# Need help with Sony A900



## Chirp (Aug 12, 2013)

I just inherited a Sony A900, VG-C90AM grip and HVL-F42AM flash. 

They are all like new and in the boxes. I did not get a lens. As a student money is very tight and I'm trying to figure out if I should save up for an all around lens like say 28-210 (approx) or should I sell the 900 and get a nice albeit smaller sensor camera and a couple lenses with the money. Sensor size is important to me because I will occasionally get a 20X24 print from a nice city shot or landscape, I don't know if 24MP is overkill for that. Besides if I go that route it will be a while before I can shoot anything because I don't have a G lens, just a borrowed Sigma 28-90 macro. 

Thanks for any help...


----------



## Derrel (Aug 13, 2013)

The A900 is a pretty nice camera with a huge viewfinder, and solid build and a good sensor up to ISO 400. I would NOT trade or sell it for any of the smaller APS-C Sony cameras... but then, I love a larger, high-quality viewfinder SLR type camera with a BIG viewfinder image and simple, straightforward old-school control ethos. Being younger, you might very well like a smaller,lighter, more menu-driven camera, so, the choice is really up to you. There are plenty of older Minolta-branded 35mm AF lenses on the used market. Last week I saw an immaculate Minolta 70210mm f/4 "beercan", which is even by today's standards, a fine lens. Price? $129 in a pawn shop that has a nice camera selection.


----------



## Dao (Aug 13, 2013)

The Beercan is often popup in ebay as well.


----------



## Chirp (Aug 15, 2013)

Derrel said:


> ...There are plenty of older Minolta-branded 35mm AF lenses on the used market. Last week I saw an immaculate Minolta 70210mm f/4 "beercan", which is even by today's standards, a fine lens. Price? $129 in a pawn shop that has a nice camera selection...



Thanks! Would any of these older Minolta "beercan" lenses have a mount similar to the Sony "g" that would be able to utilize the entire 24MP sensor?
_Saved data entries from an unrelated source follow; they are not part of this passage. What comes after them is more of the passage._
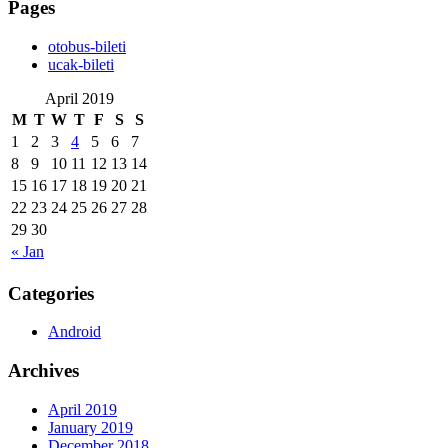
Pages
‎otobus-bileti
‎ucak-bileti
April 2019
M
T
W
T
F
S
S
1
2
3
4
5
6
7
8
9
10
11
12
13
14
15
16
17
18
19
20
21
22
23
24
25
26
27
28
29
30
« Jan
Categories
Android
Archives
April 2019
January 2019
December 2018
I'm just starting to learn about the A900 and am really still at the beginning of the learning curve...


----------



## JusLookN (Aug 26, 2013)

Chirp, most of the Minolta autofocus lenses work on all Sony's.   The A-900 is a great full frame camera, and if you inherited one, you are very lucky.  I wouldn't sell it, but the "Beercan" is a goes telephoto lens in your budget if you find one.  I would suggest trying to find also, a Minolta or Tamron 28-75 F/2.8 lens also to compliment the A900 and get you started.  Don't go looking at "G" lenses because they are very high priced.  You can manage with the Minoltas as well as Sigmas and Tamrons until you can afford the "G" and Zeiss lenses.  I have the A-900 and shoot it up to 3200 iso. It gets noisy above 800 but is pretty manageable with the right software if you shoot raw.  Good Luck!


----------